Office Open XML/Legacy Implementation
"Office Open XML" is an XML based file format that has been published as ECMA-376. It is used as default file format by Microsoft Office 2007.
There are plans to support this file format in OpenOffice.org for interoperation with Microsoft Office 2007.
There are 3 major types of formats
- WordprocessingML - For word processor documents (file extensions may be docx, docm)
- SpreadsheetML - For spreadsheet documents (file extensions may be xlsx, xlsm)
- PresentationML - For presentation documents (file extensions may be pptx, pptm)
- DrawingML - Used by other markup language to represent graphics data.
- VML - A legacy vector markup.
OpenXML document is a package that consists of a flat collection of "parts". Each "part" has a case-insensitive part name that consists of a slash (/) delimited sequence of segment names such as "/pres/slides/slide1.xml".
For the most part, the ZIP compression is used to package the parts, in which case the term "package" refers to the ZIP archive, and the parts refer to the individual files archived within. The part name in this case is the file path within the archive.

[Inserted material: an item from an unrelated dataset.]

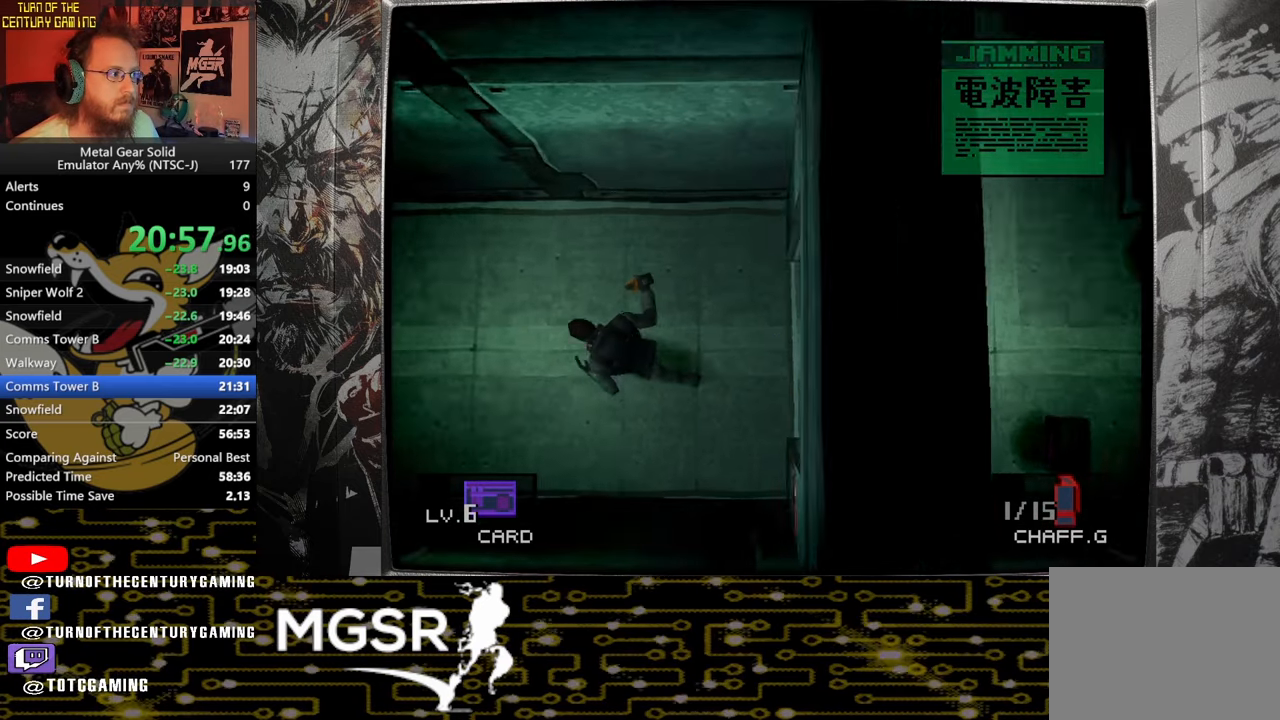
{"buttons": [], "left_stick": "left", "right_stick": "center", "events": []}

Each part also has a content type, and /[Content_Types].xml provides the content type of each part within the archive.
Packages and parts can contains explicit relationships to other parts as well as to external resources. Every explicit relationship has an ID and a type, and relationship types are named using URIs.

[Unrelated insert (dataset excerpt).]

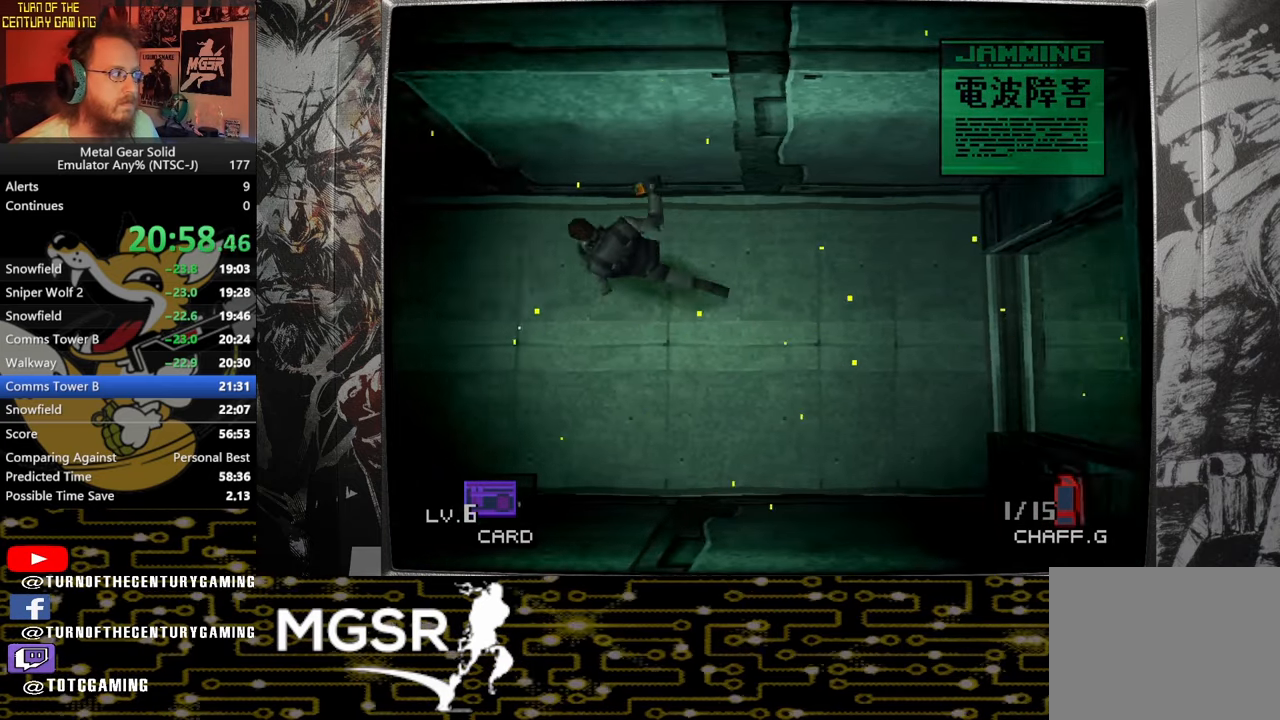
{"buttons": [], "left_stick": "left", "right_stick": "center", "events": []}
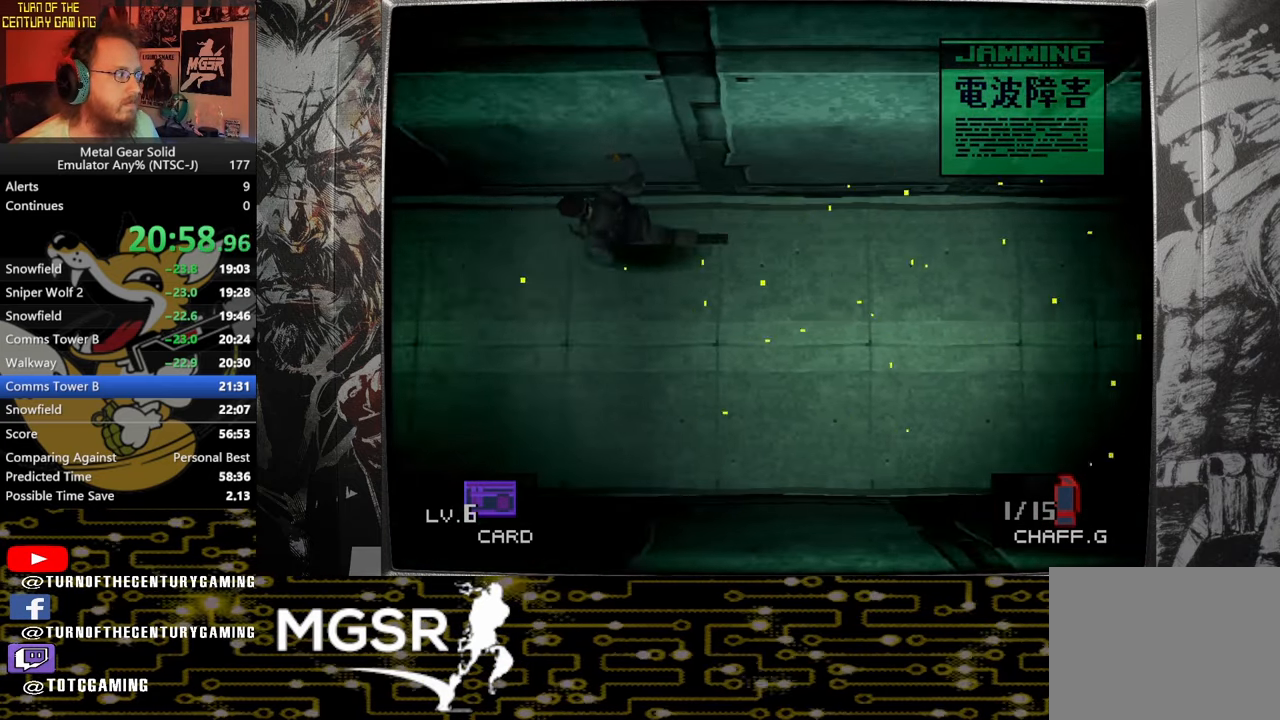
{"buttons": [], "left_stick": "left", "right_stick": "center", "events": []}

The set of explicit relationships for each package or part is stored in a relationship part whose name (or path) follows a specific convention e.g. the relationship part for a part called "/a/b/c.xml" is called "/a/b/_rels/c.xml.rels". As a special case, the relationship part for the package as a whole is called "/_rels/.rels".
There is some code in the oox module (OOX) from the Xml project. Its initial version from the CWS xmlfilter02 has been integrated into SRC680_m243. The continuing CWS is xmlfilter03 in SRC680. (view the workspace on EIS)
To fetch the oox code from CVS (using CVSROOT is set properly):
cvs co -r cws_src680_xmlfilter03 -d oox xml/oox
One important note: we use the term fragment in the name of our source files to correspond with what the standard calls part. For instance, the source file that contains class definition that handles the workbook part in SpreadsheetML is called workbookfragment.cxx. This convention is prevalent across all application types within oox module.
Bonsai is also convenient to follow the changes:
Word document import is in the writerfilter module.